Once the adjusted business income has been developed, it should be multiplied by your percentage of ownership in the business.  We would then subtract any dividend income from the business that you reported on your individual tax return to arrive at the total income available to you for qualifying purposes.  After the income available to you for qualifying purposes has been determined, we will re-evaluate the corporation’s overall financial position, using a comparative income analysis.  If you withdraw of cash it could have a severe negative impact on the corporation and may lead to negative cash flow.  When this occurs, it may not be possible to confirm stable, on-going income that is needed to approve the mortgage.

EVALUATING “S” CORPORATION TAX RETURNS:

We use a form provided by Fannie Mae to determine your share of the “S” corporation’s adjusted business income that will be available to qualify for the mortgage (if you are able to provide evidence that you have access to the funds).  “S” corporations pass gains and losses onto their shareholders, who are then taxed at the tax rates for individuals.  This income or loss, which is reflected on the U.S. Income Tax Return for an “S” Corporation (IRS Form 1120S), is transferred to Schedule E of the individual owner’s U.S. Income Tax Return (IRS Form 1040).  The primary source of income for an owner of an “S” corporation comes from W-2 wages, which can be traced to the “compensation of officers” line in IRS Form 1120S and is transferred to the individual owner’s IRS Form 1040..  Depreciation and depletion from the “S” corporation’s tax returns can be proportionately added back to your income – since they are actually non-cash expenses.  However, they first must be reduced by your proportionate share of the “S” corporation’s total obligations that are payable in less than one year.  (This will help us determine whether the business will be able to meet its short-term obligations.)

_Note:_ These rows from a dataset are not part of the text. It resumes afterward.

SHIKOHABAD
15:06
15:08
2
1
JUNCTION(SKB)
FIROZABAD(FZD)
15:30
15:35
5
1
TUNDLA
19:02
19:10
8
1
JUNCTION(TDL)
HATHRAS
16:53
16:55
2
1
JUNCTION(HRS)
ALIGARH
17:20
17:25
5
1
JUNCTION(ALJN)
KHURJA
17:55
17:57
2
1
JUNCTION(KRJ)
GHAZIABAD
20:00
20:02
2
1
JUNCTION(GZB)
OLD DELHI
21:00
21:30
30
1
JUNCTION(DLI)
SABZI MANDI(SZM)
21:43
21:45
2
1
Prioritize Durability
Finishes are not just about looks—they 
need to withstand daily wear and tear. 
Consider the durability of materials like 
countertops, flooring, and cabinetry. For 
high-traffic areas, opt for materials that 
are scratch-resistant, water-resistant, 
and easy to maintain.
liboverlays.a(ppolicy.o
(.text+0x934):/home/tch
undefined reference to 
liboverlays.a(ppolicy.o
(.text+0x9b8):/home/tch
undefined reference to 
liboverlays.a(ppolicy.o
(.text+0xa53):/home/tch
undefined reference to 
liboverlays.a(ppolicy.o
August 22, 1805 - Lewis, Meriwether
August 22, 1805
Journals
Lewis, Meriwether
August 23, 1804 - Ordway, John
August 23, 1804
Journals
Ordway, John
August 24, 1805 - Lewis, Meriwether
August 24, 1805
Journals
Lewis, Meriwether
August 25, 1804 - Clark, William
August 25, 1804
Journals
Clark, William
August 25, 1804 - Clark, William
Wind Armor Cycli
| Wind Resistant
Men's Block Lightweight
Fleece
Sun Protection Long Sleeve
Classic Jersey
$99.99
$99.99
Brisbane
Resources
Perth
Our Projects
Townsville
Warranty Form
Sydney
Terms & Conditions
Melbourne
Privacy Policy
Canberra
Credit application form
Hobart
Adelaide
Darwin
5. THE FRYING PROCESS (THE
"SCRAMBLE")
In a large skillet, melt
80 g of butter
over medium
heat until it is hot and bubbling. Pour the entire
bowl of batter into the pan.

EVALUATING PARTNERSHIP TAX RETURNS

We use the same form provided by Fannie Mae to determine your share of the partnership’s adjusted business income that will be available for qualifying for the mortgage (if you are able to provide evidence that you have access to the funds). Both general and limited partnerships use the U.S. Partnership Return of Income (IRS From 1065) and the Partner’s Share of Income, Credits, Deductions, etc. (Schedule K-1) for filing federal income tax returns for the partnership.  The partner’s share of income is carried over to Schedule E of his or her U.S. Income Tax Return (IRS Form 1040).  Your proportionate share of depreciation and depletion can be added back to your income since they are non-cash expenses.  However, they must first be reduced by your proportionate share of the partnership’s total obligations that are payable in less than one year.  (This will help us determine whether the business will be able to meet its short-term obligations.)

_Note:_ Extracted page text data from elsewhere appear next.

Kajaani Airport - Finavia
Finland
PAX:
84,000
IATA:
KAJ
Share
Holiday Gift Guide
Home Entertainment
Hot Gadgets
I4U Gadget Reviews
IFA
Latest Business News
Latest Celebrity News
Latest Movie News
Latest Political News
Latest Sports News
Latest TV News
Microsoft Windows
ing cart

EVALUATING PROFIT AND LOSS STATEMENTS:

Year-to-date income from a business can be used to qualify for a mortgage only if the income is in line with the previous year’s earnings for the business (or if audited financial statements are provided).  We will analyze the P & L to determine the portion of your business’ year-to-date income that can be used in qualifying you for a mortgage.  A typical Profit and Loss Statement has a format similar to Schedule C of the U.S. Income Tax Return (IRS From 1040).  Any salaries or draws received by you, as well as the allowable addbacks indicated in the “adjustment to income” section, may be added to the net profit.  However, only your proportionate share of these items can be considered in determining the amount that can be used to qualify you for the mortgage.